Inheritance hierarchy causing crashes

I thought I’d hit upon a clever way to encapsulate my game’s functionality in self-contained components, but the fact it causes Unreal to crash whenever I use it leads me to suspect otherwise.

In short, every piece of functionality (attacks, taking damage, storing items) is contained in a subclass of IMorpheme, a virtual class that contains a stub for every single verb in the game:

UCLASS( ClassGroup=(Custom), abstract )
class CODEPROJECT_API UIMorpheme : public UActorComponent

	virtual void Attack() { check(0 && "Override this"); };
	virtual void GotHit() { check(0 && "Override this"); };
        //A bunch more virtual function decs follow

Any object that can use Morphemes gets a component named Lexicon, which has a function for each major action that reads identical to this:

void ULexicon::Attack(){
	for (UIMorpheme* myMorph : morphemeList){	
		if (myMorph!= nullptr){

Thus, whenever I want an actor to take a game-specific action, like take damage, attack something, or display its contents, I just need to call AActor* someActor->Lexicon->SomeFunction();, and the Lexicon will iterate through its list of every morpheme component on that actor, and for any morpheme that contains functionality for one of lexicon’s verbs, it activates that functionality.

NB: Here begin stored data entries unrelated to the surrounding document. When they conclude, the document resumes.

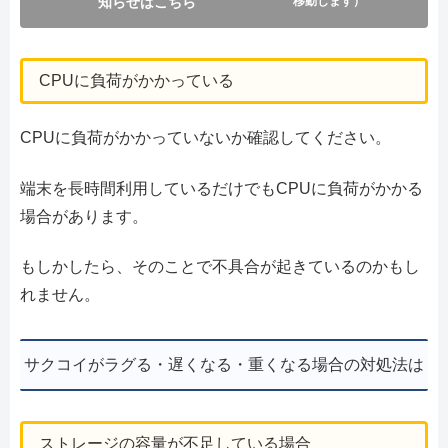
知らせはこちら
移動します）
CPUに負荷がかかっている
CPUに負荷がかかっていないか確認してください。
端末を長時間利用しているだけでもCPUに負荷がかかる
場合があります。
もしかしたら、そのことで不具合が起きているのかもし
れません。
サクコイがラグる・遅くなる・重くなる場合の対処法は
ストレージの容量が不足している場合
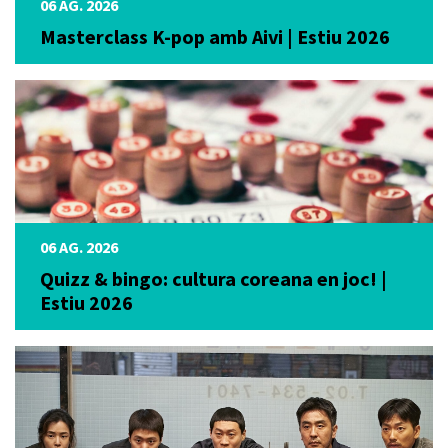
06 AG. 2026
Masterclass K-pop amb Aivi | Estiu 2026
06 AG. 2026
Quizz & bingo: cultura coreana en joc! |
Estiu 2026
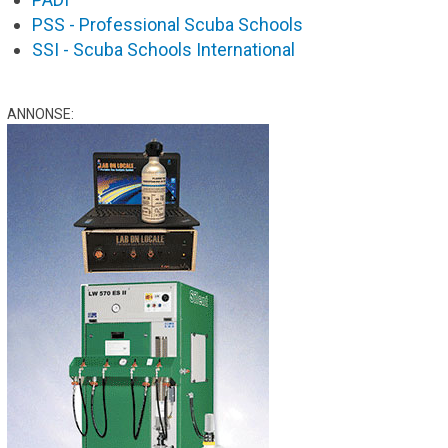
PSS - Professional Scuba Schools
SSI - Scuba Schools International
ANNONSE:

In theory this seems like a great idea, as it allows me to essentially play building-block character functionality and maintain a very clean codebase by strongly coupling to Lexicon, but not requiring any component to retain references to any other component in the entire game.

I was under the impression that since I had empty stubs in the base IMorpheme class, running myMorph->Attack() on a morpheme that didn’t have an Attack function would result in nothing, but every time that happens the game comes to a crashing halt. This is fixable by adding empty stubs for each verb into each morpheme subclass, but that turns a system designed to make adding new functionality trivial into one that becomes nightmarish to curate every time I add a new function.

This leads to two fairly closely-related concerns:

  1. Is there a super-simple way to prevent crashes when trying to execute a function that the parent class has, but the subclass does not?
  2. Is this even a good idea at all? It sounded great in my head, but I want to be sure that I’m not spending hours and hours trying to debug and improve a fundamentally unstable way of doing things.

You’ve made it “crash”. Just follow your code.
“check(expr)” is a macro (see AssertionMacros.h). If expr is false, FDebug::AssertFailed is called. When a debugger is present, this will trigger a breakpoint. Otherwise it prompts “for remote debugging”. The corresponding static function PromptForRemoteDebugging in FPlatformMisc is not always declared and defined via preprocessor #if !UE_BUILD_SHIPPING. Find out whether this is applies to your build or not.
In order to fix this double check your condition 0 && x (false && x) which is always false. You may want to replace the check(expr) with a simple warning or log message.

This is based on UE4.2.0. Hope it helps.